リオデジャネイロ五輪出場枠を懸けた世界選手権第4日は10日、当地で男女の計5階級が行われ、女子58キロ級で伊調馨(ALSOK)が10度目の優勝を果たした。
決勝はペトラマーリト・オッリ(フィンランド)にテクニカルフォールで圧勝した。
同63キロ級の川井梨紗子(至学館大)は2位。決勝はロンドン五輪銅メダルのバトチェチェグ・ソロンゾンボルド(モンゴル)にフォール負けした。
2人は日本レスリング協会の規定で、12月の全日本選手権に出場すれば五輪の代表に決まる。
同75キロ級の飯島千晶(警視庁、神奈川県出身)は準々決勝で周倩(中国)にテクニカルフォール負け。
敗者復活戦でも敗れ、この大会での五輪枠獲得はならなかった。
男子フリースタイル65キロ級では石田智嗣(警視庁)が3回戦で昨年の王者ソスラン・ラモノフ(ロシア)に0−8で判定負けした。
五輪では実施しない女子55キロ級の木村安里(群馬大、群馬県出身)は、準々決勝でベラルーシ選手に2−5の判定で敗れた。
決勝まで全て無失点のテクニカルフォール勝ち。それでも、女子58キロ級を制した伊調の採点は「25点」。
4連覇を狙う五輪行きを圧勝で決めてなお、理想のレスリングを出し切れない悔しさを隠さなかった。

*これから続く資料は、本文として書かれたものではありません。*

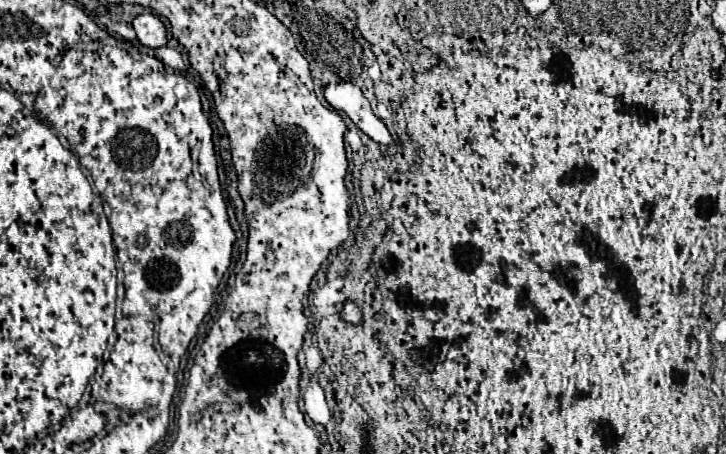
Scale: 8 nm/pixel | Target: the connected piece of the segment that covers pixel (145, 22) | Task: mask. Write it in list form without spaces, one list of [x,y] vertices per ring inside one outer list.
[[[150,12],[140,14],[132,20],[132,26],[136,30],[140,44],[144,44],[148,48],[166,46],[166,28],[158,16],[154,16]]]

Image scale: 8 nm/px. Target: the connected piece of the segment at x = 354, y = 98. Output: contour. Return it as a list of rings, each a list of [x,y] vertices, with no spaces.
[[[348,82],[330,84],[330,86],[326,86],[324,96],[332,108],[346,114],[374,142],[378,142],[380,146],[394,144],[394,138],[390,136],[388,128],[384,126],[384,122],[378,116],[374,116],[370,102],[364,98],[364,94],[358,86],[348,84]]]

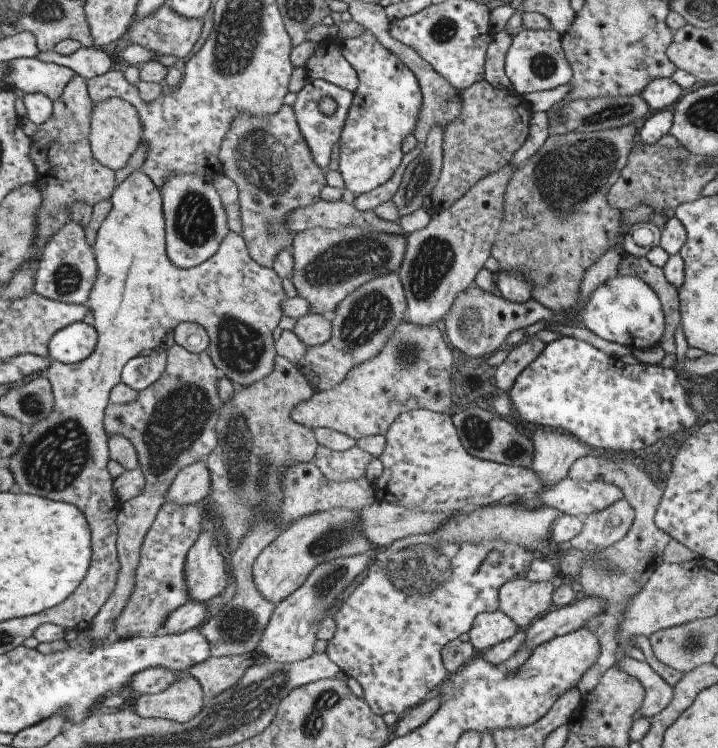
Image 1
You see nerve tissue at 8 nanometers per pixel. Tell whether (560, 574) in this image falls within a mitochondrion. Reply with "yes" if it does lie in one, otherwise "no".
no

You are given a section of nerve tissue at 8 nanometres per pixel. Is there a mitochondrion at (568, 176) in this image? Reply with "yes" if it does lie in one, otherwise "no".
yes

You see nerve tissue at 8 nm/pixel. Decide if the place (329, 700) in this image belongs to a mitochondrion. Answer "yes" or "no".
yes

「最後は百点に近い試合をしたい」と臨んだ決勝は第2ピリオド終盤に決着した。
慎重に進めたというより、思い描く形でなければ点を取らないこだわりさえ見られた。
「ちゅうちょして足が動かなかったのが反省点」。
残り約40秒、相手の足をすくって背中から落とした鮮やかな4点技も意図する終わり方ではなかったという。
31歳の状態は万全ではない。
10代の終わりからマット上での負けを知らずにいる代償は、体の隅々に行き渡っている。
「痛くないところがない。どの部分も60〜70%」。
週1回の休みを半日増やすなど休養への意識を高めた一方、自らを襲う痛みも強さに変えた。
「患部に影響しない組み手で戦えば技の幅が広がる。どこか痛いときに痛くないところを鍛えれば、治ったときに違うことができる」
体は変わっても探求心はさびつかない。
「アテネ五輪予選の時は自分が出られるかもというドキドキ感があった。でも今はレスリングそのものを追究している。アテネの時はまだかわいい感じだったけど、本当のレスラーになれたかな」。
来夏もまた、最高の舞台で格闘の神髄を見せる。